Aqui tem sempre isso de perguntar qual é sua família, se é casado ou não, se tem filhos, etc. Em alguns casos (principalmente no campo) eu falo que não sou casada mas tenho tipo noivo. A sociedade é muito machista e mulher da minha idade solteira é algo estranho.
Agora, essa coisa machista é desde a língua mesmo. Um homem responde sou ou não sou casado (tshatanga), ou sou ou não sou comprometido (tsembisile). A mulher, por sua vez, diz “fui ou não casada” (tshatiwanga) – o significado literal é “levada”, ou seja, levada da família –, ou fui ou não fui comprometida (tsembisiwile). O wa ou wi nestes casos se referem a uma atitude passiva da mulher em relação ao casamento.

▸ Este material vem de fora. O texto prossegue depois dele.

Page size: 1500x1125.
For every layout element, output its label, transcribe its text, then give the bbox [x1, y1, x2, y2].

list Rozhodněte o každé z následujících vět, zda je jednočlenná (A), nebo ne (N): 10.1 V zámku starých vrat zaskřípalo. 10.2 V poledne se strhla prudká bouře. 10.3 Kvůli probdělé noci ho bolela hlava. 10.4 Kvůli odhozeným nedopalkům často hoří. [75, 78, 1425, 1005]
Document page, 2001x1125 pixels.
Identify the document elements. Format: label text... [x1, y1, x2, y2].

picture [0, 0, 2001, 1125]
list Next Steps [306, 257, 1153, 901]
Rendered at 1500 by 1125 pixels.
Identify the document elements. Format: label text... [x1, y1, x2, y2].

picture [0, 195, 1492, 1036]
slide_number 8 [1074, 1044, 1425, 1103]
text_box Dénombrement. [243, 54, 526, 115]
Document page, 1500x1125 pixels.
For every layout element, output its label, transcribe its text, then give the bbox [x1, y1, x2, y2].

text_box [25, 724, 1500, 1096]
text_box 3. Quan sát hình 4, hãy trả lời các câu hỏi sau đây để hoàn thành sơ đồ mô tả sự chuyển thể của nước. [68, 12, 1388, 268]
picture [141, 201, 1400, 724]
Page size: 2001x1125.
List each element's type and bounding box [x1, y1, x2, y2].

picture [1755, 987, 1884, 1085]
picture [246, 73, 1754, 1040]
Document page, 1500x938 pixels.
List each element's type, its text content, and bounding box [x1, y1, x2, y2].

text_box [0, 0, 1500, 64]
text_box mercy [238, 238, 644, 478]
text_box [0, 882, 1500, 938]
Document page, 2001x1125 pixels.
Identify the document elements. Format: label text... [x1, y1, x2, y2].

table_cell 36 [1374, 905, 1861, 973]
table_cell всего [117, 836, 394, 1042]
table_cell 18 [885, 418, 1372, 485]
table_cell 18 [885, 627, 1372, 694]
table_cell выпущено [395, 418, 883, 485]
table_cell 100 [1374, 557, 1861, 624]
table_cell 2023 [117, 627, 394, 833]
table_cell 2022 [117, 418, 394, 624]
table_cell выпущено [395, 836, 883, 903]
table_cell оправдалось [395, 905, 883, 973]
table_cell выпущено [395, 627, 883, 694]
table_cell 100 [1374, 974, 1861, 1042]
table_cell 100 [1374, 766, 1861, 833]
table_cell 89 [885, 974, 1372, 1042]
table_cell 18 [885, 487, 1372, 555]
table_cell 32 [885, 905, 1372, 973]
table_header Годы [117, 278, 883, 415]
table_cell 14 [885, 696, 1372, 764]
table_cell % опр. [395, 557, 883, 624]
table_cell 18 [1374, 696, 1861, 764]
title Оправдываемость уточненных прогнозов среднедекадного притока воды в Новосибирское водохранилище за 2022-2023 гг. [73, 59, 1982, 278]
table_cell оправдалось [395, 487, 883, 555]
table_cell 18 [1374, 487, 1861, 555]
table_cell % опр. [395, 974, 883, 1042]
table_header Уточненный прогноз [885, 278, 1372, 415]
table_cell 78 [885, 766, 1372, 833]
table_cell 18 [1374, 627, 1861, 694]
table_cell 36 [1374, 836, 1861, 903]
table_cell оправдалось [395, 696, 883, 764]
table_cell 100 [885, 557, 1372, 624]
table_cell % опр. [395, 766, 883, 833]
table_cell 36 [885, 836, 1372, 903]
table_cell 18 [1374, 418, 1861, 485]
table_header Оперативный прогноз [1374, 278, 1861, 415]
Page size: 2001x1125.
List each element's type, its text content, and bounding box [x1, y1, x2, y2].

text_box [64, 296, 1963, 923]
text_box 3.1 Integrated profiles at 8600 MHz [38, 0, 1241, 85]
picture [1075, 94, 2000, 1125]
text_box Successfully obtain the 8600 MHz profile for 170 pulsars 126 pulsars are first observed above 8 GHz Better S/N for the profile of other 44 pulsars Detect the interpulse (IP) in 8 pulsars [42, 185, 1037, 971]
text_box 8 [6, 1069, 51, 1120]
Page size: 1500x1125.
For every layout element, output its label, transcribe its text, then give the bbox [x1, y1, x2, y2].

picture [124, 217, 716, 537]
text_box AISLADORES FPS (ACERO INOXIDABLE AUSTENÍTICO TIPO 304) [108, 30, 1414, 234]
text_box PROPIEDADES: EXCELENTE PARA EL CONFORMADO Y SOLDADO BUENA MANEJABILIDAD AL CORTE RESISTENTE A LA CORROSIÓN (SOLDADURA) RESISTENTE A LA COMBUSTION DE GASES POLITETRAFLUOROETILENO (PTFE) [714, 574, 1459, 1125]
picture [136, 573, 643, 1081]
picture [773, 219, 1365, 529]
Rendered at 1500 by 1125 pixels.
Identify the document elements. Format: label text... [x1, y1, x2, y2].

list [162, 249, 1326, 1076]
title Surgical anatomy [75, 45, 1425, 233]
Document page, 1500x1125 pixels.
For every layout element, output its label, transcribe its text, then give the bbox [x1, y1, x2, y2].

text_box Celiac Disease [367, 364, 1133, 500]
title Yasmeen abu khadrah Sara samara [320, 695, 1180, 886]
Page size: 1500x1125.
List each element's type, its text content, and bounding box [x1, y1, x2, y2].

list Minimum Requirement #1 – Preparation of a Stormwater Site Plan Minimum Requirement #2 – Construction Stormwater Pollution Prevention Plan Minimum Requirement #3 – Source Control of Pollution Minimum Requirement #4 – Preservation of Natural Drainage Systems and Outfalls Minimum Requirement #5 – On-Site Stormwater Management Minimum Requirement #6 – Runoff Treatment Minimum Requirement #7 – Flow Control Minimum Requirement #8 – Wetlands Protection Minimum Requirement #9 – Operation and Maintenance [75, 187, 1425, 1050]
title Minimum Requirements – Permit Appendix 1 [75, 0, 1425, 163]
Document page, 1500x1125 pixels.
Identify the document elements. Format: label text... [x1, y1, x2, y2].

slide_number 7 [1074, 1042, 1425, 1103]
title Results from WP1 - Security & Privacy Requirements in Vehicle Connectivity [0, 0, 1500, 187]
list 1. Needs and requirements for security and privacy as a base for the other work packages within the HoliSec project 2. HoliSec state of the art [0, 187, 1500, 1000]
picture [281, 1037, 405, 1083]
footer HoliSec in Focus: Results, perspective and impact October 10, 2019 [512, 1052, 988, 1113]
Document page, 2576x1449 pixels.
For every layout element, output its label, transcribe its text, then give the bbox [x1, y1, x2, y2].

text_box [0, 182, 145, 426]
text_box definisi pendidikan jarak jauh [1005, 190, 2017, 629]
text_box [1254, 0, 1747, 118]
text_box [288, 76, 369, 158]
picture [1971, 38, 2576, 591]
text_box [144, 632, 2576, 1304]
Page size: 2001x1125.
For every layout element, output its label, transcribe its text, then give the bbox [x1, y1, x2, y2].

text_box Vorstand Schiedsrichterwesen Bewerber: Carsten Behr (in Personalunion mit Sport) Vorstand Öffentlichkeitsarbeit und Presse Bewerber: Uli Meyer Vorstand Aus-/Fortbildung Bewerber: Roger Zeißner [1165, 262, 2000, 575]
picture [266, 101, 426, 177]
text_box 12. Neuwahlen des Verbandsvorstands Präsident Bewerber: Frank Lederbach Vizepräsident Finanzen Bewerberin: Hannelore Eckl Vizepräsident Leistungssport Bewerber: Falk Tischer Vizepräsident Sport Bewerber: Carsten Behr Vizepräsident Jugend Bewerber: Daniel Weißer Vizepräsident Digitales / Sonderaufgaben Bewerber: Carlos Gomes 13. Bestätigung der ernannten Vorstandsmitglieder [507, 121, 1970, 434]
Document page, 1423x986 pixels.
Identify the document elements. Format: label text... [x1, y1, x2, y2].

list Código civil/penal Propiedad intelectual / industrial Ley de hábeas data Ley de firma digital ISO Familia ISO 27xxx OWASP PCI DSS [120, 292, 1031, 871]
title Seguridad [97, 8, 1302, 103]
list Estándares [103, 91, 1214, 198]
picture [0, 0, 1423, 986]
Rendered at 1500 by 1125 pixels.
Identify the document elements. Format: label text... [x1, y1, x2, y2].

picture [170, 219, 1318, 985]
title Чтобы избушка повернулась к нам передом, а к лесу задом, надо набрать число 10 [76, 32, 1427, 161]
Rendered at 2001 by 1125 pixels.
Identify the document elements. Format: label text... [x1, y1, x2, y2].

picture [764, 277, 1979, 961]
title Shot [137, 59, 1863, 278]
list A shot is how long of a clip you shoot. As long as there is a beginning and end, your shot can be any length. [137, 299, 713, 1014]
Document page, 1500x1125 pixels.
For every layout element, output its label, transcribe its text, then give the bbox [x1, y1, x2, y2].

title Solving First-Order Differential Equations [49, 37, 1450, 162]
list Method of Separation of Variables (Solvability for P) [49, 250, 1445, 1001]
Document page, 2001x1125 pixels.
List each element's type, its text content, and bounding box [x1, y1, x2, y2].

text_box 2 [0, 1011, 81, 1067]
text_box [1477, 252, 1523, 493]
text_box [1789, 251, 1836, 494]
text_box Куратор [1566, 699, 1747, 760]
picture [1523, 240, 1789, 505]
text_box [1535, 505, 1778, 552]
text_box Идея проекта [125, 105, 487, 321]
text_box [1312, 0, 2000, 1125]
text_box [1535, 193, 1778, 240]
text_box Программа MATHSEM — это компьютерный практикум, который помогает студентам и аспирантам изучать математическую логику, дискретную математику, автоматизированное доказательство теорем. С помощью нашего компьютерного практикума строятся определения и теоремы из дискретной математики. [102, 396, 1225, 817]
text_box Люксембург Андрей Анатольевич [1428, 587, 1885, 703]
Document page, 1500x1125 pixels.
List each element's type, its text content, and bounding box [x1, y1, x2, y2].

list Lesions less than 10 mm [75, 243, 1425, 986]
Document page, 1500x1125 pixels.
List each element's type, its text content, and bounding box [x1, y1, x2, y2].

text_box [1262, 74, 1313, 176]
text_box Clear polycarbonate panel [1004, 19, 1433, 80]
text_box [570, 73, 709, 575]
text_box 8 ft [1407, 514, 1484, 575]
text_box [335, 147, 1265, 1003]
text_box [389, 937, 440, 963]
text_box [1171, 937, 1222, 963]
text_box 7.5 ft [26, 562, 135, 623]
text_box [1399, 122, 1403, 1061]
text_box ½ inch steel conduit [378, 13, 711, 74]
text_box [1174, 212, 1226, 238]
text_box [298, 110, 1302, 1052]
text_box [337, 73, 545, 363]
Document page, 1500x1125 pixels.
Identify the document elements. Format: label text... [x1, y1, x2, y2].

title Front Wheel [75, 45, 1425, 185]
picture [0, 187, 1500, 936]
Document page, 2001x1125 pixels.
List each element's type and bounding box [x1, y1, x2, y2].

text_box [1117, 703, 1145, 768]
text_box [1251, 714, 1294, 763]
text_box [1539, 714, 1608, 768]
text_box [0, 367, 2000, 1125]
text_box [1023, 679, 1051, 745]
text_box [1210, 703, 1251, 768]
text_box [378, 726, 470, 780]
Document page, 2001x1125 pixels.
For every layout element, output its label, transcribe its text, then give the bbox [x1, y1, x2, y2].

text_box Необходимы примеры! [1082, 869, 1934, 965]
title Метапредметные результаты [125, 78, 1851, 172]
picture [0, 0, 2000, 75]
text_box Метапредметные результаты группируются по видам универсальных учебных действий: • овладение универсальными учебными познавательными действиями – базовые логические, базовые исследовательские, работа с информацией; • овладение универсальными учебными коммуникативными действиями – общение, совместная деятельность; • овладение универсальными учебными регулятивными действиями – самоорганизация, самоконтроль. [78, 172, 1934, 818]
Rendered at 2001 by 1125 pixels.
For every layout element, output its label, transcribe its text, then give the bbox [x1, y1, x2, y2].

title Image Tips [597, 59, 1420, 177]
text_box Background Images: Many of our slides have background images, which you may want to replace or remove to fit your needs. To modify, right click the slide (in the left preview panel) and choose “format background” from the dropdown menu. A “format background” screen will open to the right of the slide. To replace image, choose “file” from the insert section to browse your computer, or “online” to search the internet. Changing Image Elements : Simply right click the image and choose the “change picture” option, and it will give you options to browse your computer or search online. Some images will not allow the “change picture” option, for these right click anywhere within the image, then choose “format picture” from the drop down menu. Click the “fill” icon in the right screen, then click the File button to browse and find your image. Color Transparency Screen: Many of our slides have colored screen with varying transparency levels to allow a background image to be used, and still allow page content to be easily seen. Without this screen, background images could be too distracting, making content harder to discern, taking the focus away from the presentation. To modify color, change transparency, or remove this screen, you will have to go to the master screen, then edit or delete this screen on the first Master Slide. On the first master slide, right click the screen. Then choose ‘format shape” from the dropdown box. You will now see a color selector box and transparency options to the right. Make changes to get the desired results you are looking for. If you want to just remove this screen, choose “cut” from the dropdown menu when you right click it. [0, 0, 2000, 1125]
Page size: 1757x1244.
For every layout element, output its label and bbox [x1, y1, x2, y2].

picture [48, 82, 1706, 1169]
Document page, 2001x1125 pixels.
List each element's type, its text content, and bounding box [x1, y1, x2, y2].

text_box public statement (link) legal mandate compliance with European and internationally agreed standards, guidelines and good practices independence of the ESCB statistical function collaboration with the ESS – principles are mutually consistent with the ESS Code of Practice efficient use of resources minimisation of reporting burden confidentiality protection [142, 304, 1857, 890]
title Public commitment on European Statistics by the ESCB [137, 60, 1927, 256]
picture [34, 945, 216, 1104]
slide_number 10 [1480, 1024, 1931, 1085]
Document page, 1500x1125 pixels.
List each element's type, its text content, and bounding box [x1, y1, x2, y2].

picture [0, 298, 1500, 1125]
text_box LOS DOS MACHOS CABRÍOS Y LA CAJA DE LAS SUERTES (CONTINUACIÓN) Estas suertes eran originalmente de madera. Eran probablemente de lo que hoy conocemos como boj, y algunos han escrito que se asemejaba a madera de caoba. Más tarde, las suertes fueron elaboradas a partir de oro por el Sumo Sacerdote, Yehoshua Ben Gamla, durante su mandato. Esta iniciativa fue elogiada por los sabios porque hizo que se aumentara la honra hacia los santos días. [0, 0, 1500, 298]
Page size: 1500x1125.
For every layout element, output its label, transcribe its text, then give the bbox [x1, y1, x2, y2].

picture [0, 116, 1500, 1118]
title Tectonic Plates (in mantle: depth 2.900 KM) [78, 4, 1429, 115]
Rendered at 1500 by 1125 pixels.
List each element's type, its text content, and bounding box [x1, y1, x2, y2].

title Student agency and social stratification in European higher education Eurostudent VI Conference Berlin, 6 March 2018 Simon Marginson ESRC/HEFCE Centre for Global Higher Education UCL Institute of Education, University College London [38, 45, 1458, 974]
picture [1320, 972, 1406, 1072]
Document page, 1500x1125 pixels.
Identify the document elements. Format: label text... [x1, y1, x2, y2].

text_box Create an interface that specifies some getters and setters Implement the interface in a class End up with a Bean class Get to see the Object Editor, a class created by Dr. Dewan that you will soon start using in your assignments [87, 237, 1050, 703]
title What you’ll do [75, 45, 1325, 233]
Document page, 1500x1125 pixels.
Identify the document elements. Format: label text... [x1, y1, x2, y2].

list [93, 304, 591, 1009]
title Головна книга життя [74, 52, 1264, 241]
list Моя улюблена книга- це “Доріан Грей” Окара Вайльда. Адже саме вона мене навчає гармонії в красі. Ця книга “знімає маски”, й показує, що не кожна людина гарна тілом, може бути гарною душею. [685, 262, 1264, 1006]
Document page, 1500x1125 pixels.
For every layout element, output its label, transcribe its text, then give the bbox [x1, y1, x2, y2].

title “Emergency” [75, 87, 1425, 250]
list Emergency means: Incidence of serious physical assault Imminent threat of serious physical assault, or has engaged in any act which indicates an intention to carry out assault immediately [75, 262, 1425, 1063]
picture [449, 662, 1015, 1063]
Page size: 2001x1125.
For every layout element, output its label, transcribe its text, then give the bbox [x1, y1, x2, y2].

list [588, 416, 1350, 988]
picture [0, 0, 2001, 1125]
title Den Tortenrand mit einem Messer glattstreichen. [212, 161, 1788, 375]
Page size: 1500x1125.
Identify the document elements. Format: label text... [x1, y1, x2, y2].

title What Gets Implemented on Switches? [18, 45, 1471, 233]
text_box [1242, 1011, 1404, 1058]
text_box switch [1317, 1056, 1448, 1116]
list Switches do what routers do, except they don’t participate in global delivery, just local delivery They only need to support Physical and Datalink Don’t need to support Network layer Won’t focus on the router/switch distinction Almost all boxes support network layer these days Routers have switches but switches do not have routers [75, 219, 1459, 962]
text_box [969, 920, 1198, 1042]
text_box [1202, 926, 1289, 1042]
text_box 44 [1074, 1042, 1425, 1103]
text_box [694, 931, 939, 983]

-- e aí, o comentário da mãe psicanalista:
Foi sobre como construir um alfabeto para a língua Bantu que eu vi um filme na França. Um documentário (D’une langue a l'autre). A primeira parte era sobre um africano (não me recordo o país) que preparou um alfabeto para o Bantu. A segunda parte era sobre pessoas que foram de lugares diferentes para Israel. Elas tinham que passar de suas línguas locais (húngaro, russo, árabe, alemão, etc.) para o hebreu. O tema era esse. O trauma de sair da língua digamos 'materna', afetiva, para a língua do laço social mais amplo, em piscanalês a língua do pai (da lei, da norma, da pólis). O que vc comenta como sendo um tanto esquizofrênico da passagem das crianças da vida familiar para entrar numa escola e ter educação em português. A educação que lhes poderá dar um lugar e uma chance na vida.
Essa passagem também se dá na mesma língua: pois sempre se tem mais tolerância na família do que na vida. Ao ser alfabetizada a criança precisa sair do seu mundinho e entrar no mundo mais além de seu familiar. Porém, quando se tem essas confusões de poder, povos e raças, isso é bem mais traumático. A língua é mais que um vocabulário e fonemas diferentes: a língua é o pensamento estabelecido por uma tradição sobre o mundo e suas relações. Seu texto em changana revela isso. O que vc precisa dizer em virtude de uma ideologia subjacente à construção do discurso.

5 comentários:

Anônimo disse...

Oi Clarisse,

Pesquisei um pouco mais e consegui as informações sobre a parte do documentário feito por Nurith Aviv que eu não me recordava bem. Vale a pena conferir neste site:
http://www.caacart.com/html/bouabre_bio_english.html

Bjs, Heloisa.

Aichego disse...

Saudades...

Magnus Lewan disse...

"Para dizer 27 tenho que falar 10 x 2 + 5 + 2. Só tem palavra para alguns números."
Thanks for that info! I thought I remembered that was the case, but looking on the internet for confirmation, yours was the only page I found. Kanimambo!

Juliana disse...

Ola Clarisse

Também sou brasileira e estou morando em Maputo ha 3 meses, queria muito aprender a falar changana, aonde voce aprendeu? POderia me indicar. Obrigada. Abraços

Juliana

Anônimo disse...

outra Heloisa na linha...
eu quero tb aprender um pouco de changana, pois vou a moçambique novamente
Tem algum material possivel para se ler?